Word for word and without images, transcribe all of the records.
* * * * *
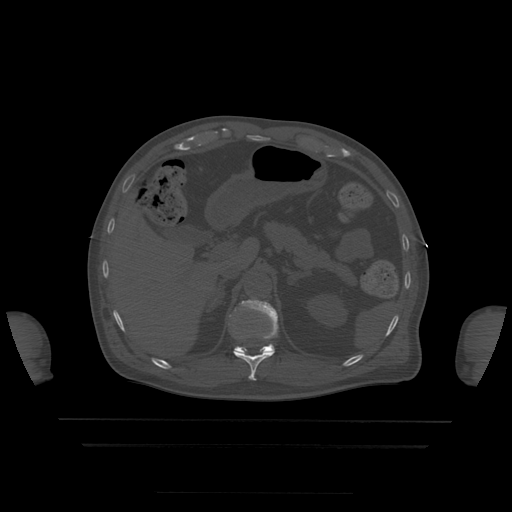
CT including the spine, one axial slice. Position 210 of 522 along the scan axis. Bone window (W 1800 / L 400 HU). 1.25 mm slice thickness. 512 × 512 image matrix, field of view 436 × 436 mm. Patient age 68 years. From the clinical record (not read from this slice): primary cancer: urothelial.
Structures marked on this image (semi-automatically segmented with operator editing):
- T11 vertebra: bounding box [x1, y1, x2, y2] px = [234, 350, 275, 381]
- T12 vertebra: [235, 300, 279, 354]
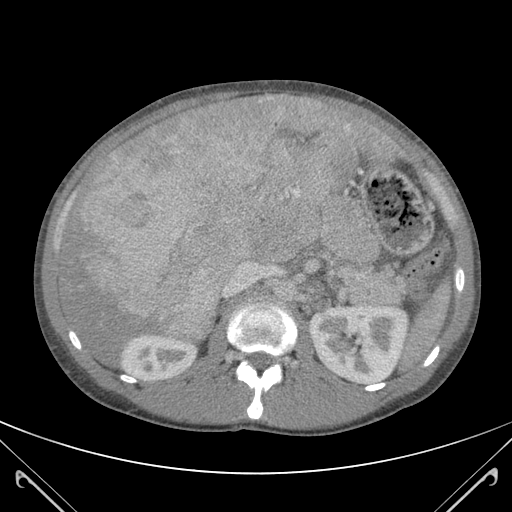
Contrast-enhanced abdominal CT (liver protocol), one axial slice; slice 69 of 118 in the series (ordered by position); soft-tissue window (W 400 / L 40 HU); 3 mm slice thickness; 512 × 512 image matrix, field of view 380 × 380 mm. From the clinical record (not read from this slice): diagnosis: hepatocellular carcinoma (patient treated with transarterial chemoembolisation; whether this scan precedes or follows treatment is not stated here); TNM stage (as recorded): Stage-IIIB; Child-Pugh class: A; tumour nodularity: uninodular.
Outlined on this slice (semi-automatically segmented with operator editing):
- abdominal aorta: bounding box (x1, y1, x2, y2) in pixels: (276, 279, 298, 302)
- liver parenchyma outside the tumour (the mass and vessels are separate outlines, so this box may not span the whole liver): (58, 96, 382, 362)
- mass: (64, 96, 369, 338)
- portal vein: (222, 97, 362, 297)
* * * * *
**Exercise answer**
CT including the spine, one axial slice. Position 210 of 522 along the scan axis. Bone window (W 1800 / L 400 HU). 1.25 mm slice thickness. 512 × 512 image matrix, field of view 436 × 436 mm. Patient age 68 years. From the clinical record (not read from this slice): primary cancer: urothelial.
Structures marked on this image (semi-automatically segmented with operator editing):
- T11 vertebra: bounding box [x1, y1, x2, y2] px = [234, 350, 275, 381]
- T12 vertebra: [235, 300, 279, 354]
Contrast-enhanced abdominal CT (liver protocol), one axial slice; slice 69 of 118 in the series (ordered by position); soft-tissue window (W 400 / L 40 HU); 3 mm slice thickness; 512 × 512 image matrix, field of view 380 × 380 mm. From the clinical record (not read from this slice): diagnosis: hepatocellular carcinoma (patient treated with transarterial chemoembolisation; whether this scan precedes or follows treatment is not stated here); TNM stage (as recorded): Stage-IIIB; Child-Pugh class: A; tumour nodularity: uninodular.
Outlined on this slice (semi-automatically segmented with operator editing):
- abdominal aorta: bounding box (x1, y1, x2, y2) in pixels: (276, 279, 298, 302)
- liver parenchyma outside the tumour (the mass and vessels are separate outlines, so this box may not span the whole liver): (58, 96, 382, 362)
- mass: (64, 96, 369, 338)
- portal vein: (222, 97, 362, 297)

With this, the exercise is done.